A piece of type 2 diabetes information to keep in mind is that insulin injections or an insulin pump from companies like Tandem Diabetes might be needed to regulate insulin levels in the body.
It can sometimes take years before you see symptoms of Type 2 Diabetes or before you put the symptoms together to warrant a visit to your doctor to see what’s wrong. Excessive thirst is a common symptom as well as frequent urination without drinking more than normal during the day.
Fatigue is another common symptom. You could also notice areas on your body that don’t heal as they should or that take longer to heal.
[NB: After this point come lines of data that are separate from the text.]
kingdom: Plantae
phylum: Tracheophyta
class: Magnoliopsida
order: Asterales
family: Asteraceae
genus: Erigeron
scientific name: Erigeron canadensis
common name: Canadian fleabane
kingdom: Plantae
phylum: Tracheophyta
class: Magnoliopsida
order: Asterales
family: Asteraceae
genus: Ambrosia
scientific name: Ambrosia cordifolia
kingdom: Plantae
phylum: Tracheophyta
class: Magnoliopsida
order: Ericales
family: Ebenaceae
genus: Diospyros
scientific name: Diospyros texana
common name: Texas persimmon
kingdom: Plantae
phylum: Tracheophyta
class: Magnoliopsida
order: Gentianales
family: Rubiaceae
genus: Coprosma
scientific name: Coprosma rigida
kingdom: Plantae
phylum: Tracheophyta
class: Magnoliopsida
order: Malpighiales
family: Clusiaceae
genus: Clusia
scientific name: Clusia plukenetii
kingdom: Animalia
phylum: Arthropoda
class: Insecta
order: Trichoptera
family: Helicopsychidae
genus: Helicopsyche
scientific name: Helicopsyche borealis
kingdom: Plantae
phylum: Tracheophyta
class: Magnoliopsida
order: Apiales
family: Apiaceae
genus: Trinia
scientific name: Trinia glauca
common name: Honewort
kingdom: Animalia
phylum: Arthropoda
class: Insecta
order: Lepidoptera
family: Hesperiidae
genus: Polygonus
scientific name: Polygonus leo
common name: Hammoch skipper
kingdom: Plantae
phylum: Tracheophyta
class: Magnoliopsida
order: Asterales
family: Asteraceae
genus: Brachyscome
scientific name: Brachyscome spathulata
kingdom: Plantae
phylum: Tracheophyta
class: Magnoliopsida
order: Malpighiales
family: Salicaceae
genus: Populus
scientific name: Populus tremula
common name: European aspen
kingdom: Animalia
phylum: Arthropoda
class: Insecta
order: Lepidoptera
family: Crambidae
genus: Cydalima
A common cause of Type 2 Diabetes is being overweight. Eating too much sugar and not getting enough exercise can lead to the condition as the body tries to compensate for the excess amount of sugar that it’s given while not getting the proper movement to get the blood flowing as it should. Family history can also be a common cause, especially if a parent or sibling has the disease.
Changing your diet and exercising are common treatments that are often considered first. If the disease prompts severe health issues or the glucose levels can’t be adjusted, then insulin or oral medications are often required.
After using a combination of insulin, medications, and a healthier lifestyle, it’s possible to stop using insulin to keep glucose levels where they should be over time.
Risks & Complications
If you have Type 2 Diabetes, there are several complications to look for, including heart disease, stroke, and high blood pressure. Nerve damage can also occur and is often noticed in the feet and hands.
Kidney disease that results in being on dialysis is another common complication. If the condition is left untreated, then a coma or death can occur.
Although Type 2 Diabetes is a severe medical disease, it can be treated with insulin, a change of diet, and becoming more mobile.
It’s important to pay attention to early symptoms of the disease so that you can start the proper treatments before complications begin to arise as most people can live a long life with the disease.